### [Travail demandé]
- a) Reproduisez le passage de la critique du film depuis « Qu’on se le » jusqu'à « des personnages humanisés. » inclus.
- b) Selon la critique du film, combien d'années se sont écoulées à Narnia lorsque les enfants Pevensie y reviennent ?

### [Extrait à lire]
+---+

Après la débâcle du premier chapitre de l’adaptation de la populaire saga de C.S. Lewis au cinéma, force était de constater que ce Prince Caspian n’était pas vraiment des plus attendus. Surprise : le second volet de la saga est plus mature, mieux écrit, plus intéressant et franchement largement plus enthousiasmant que son prédécesseur. Les protagonistes ont grandi et avec eux, semble t‑il, le public auquel est destiné le film, qui s’éloigne un peu des sentiers battus du mièvreilleux enfantin attendu. Dommage qu’Andrew Adamson ne sache rien faire de plus avec sa caméra que copier la saga du Seigneur des anneaux, parfois au plan près.
Un an a passé depuis que les enfants Pevensie sont revenus du monde enchanté de Narnia, où ils avaient vaincu la sorcière blanche et restauré l’autorité d’Aslan sur ces terres. Mais les jeunes gens ont du mal à accepter que l’accès à ce monde onirique leur soit à tout jamais barré. Lorsqu’ils sont magiquement invités à revenir à Narnia, les Pevensie ne se sentent plus de joie. Mais ils déchantent bien vite : 1300 ans ont passé, les Narniens ont été chassés et détruits par l’invasion des Telmarins, dont le cruel roi Miraz entend mettre fin une fois pour toute à l’existence de Narnia. Il compte également en profiter pour tuer son neveu, seul obstacle à la prétention de son fils au trône.
Qu’on se le dise : ce chapitre 2 n’appartient définitivement pas à la même catégorie que son prédécesseur, Le Lion, la Sorcière blanche et l’Armoire magique. Celui-ci était sage, ennuyeux, mièvre et bassement moraliste. Foin de tout cela dans sa suite : intrigue complexe, personnages secondaires savoureusement travaillés, et tentative de mise en scène un peu plus personnelle sont au rendez-vous. Car ce nouvel épisode est avant tout politique et tactique : à la différence d’un Eragon qui centrait tout autour de Computer Generated Images (CGI) sans plus se soucier de développer une intrigue digne de ce nom, ou d’un premier épisode où les CGI et les maquillages se révélaient le seul réel intérêt du film, les foisonnants effets du Monde de Narnia 2 ne sont rien de plus qu’une illustration d’une intrigue complexe, portée par des personnages humanisés.

+---+

### [Données fournies]
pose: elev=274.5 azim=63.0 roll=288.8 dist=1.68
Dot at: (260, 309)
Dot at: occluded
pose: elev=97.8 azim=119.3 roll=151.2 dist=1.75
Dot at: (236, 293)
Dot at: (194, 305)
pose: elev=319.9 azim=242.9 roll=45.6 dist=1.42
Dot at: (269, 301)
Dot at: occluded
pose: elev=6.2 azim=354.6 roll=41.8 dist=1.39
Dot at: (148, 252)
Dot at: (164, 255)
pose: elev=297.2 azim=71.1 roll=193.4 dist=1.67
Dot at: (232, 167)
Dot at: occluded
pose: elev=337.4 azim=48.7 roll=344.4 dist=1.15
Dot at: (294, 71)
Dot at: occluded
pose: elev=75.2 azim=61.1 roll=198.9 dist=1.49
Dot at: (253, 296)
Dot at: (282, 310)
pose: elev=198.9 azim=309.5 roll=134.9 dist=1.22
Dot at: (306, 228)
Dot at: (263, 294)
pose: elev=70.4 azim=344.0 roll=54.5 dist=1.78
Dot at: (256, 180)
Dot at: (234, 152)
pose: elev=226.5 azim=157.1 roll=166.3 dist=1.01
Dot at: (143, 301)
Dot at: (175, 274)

+---+

### [Réponses par consigne]
- a)
Qu’on se le dise : ce chapitre 2 n’appartient définitivement pas à la même catégorie que son prédécesseur, Le Lion, la Sorcière blanche et l’Armoire magique. Celui-ci était sage, ennuyeux, mièvre et bassement moraliste. Foin de tout cela dans sa suite : intrigue complexe, personnages secondaires savoureusement travaillés, et tentative de mise en scène un peu plus personnelle sont au rendez-vous. Car ce nouvel épisode est avant tout politique et tactique : à la différence d’un Eragon qui centrait tout autour de Computer Generated Images (CGI) sans plus se soucier de développer une intrigue digne de ce nom, ou d’un premier épisode où les CGI et les maquillages se révélaient le seul réel intérêt du film, les foisonnants effets du Monde de Narnia 2 ne sont rien de plus qu’une illustration d’une intrigue complexe, portée par des personnages humanisés.

- b) 1300 ans.